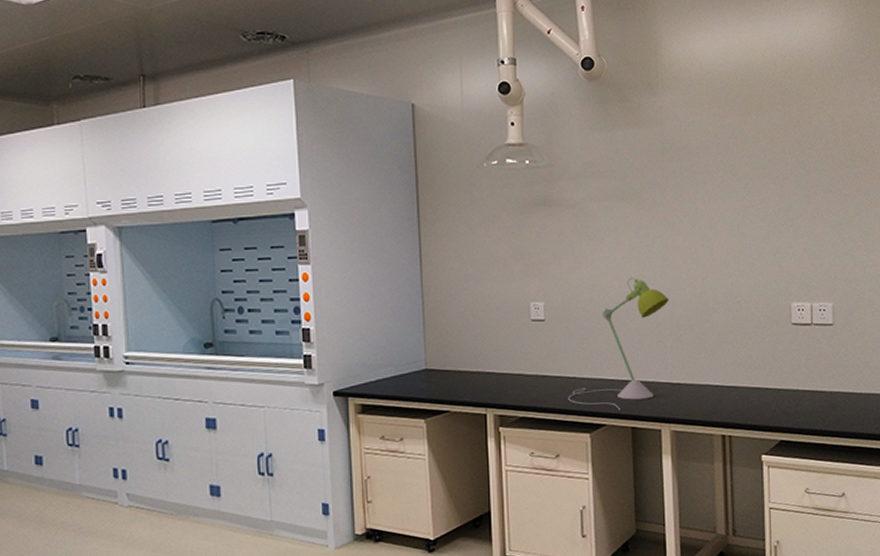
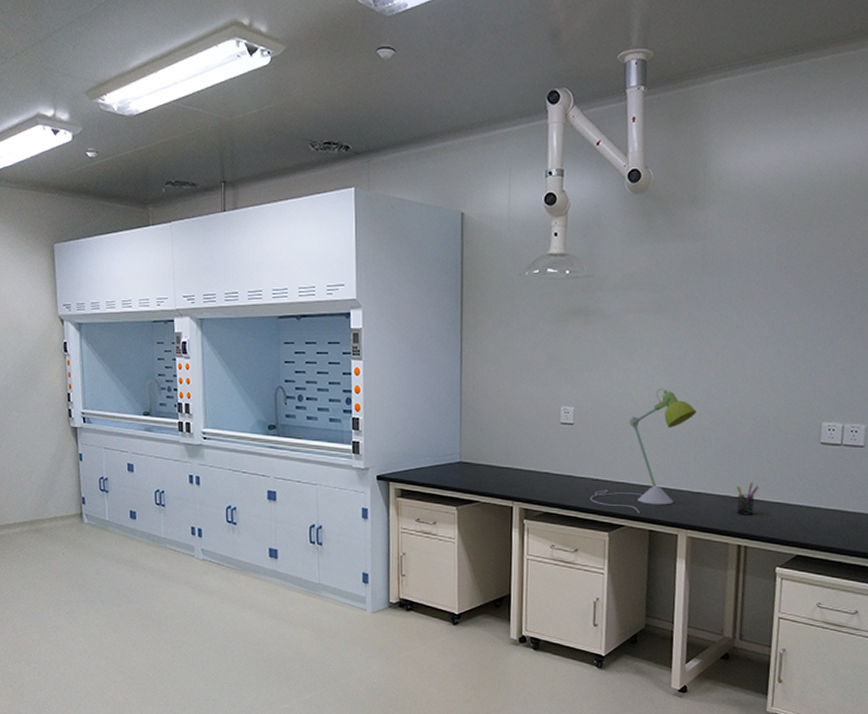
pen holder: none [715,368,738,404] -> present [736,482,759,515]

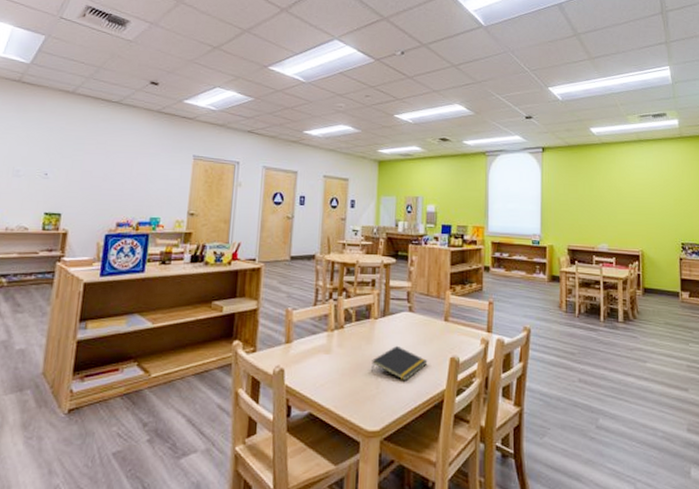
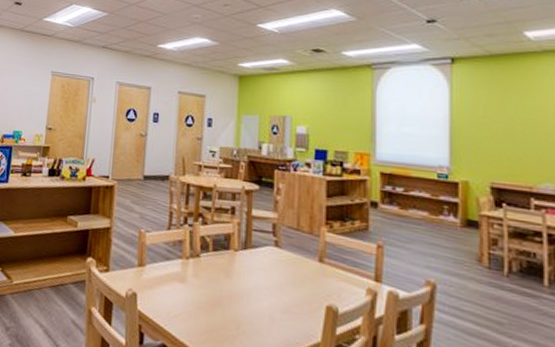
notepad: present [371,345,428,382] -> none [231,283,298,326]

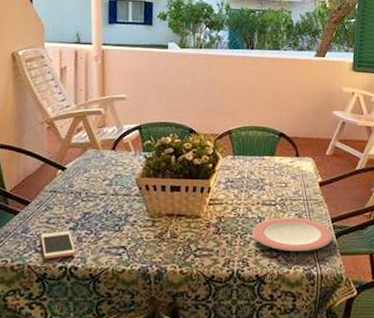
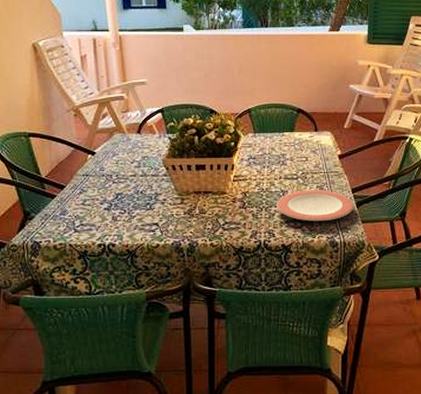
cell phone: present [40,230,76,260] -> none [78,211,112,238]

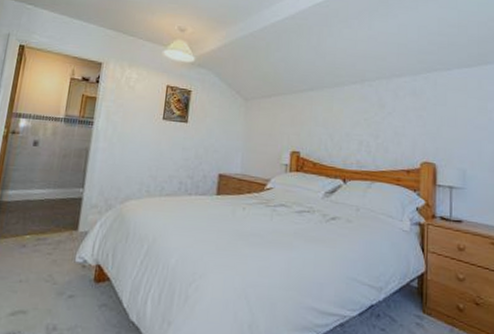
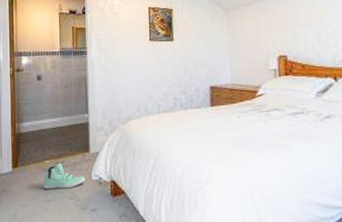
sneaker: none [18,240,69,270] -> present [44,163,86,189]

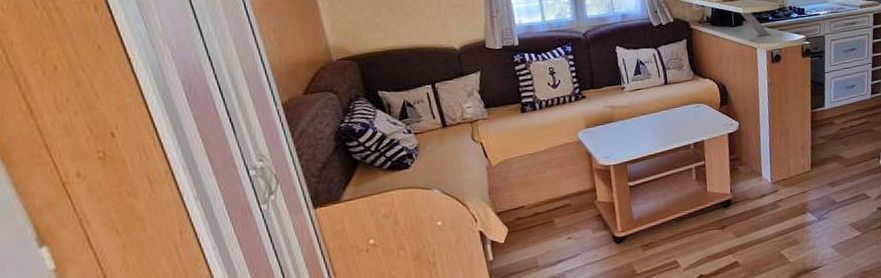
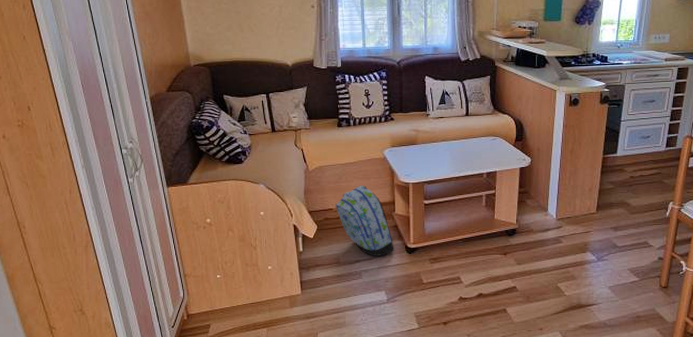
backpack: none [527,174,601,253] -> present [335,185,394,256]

★ ★ ★ ★ ★ ★ ★

• _What needs to be done_
Return the listing verbatim, pictures excluded.

• _Solved problem_
pen holder: none [715,368,738,404] -> present [736,482,759,515]

notepad: present [371,345,428,382] -> none [231,283,298,326]

cell phone: present [40,230,76,260] -> none [78,211,112,238]

sneaker: none [18,240,69,270] -> present [44,163,86,189]

backpack: none [527,174,601,253] -> present [335,185,394,256]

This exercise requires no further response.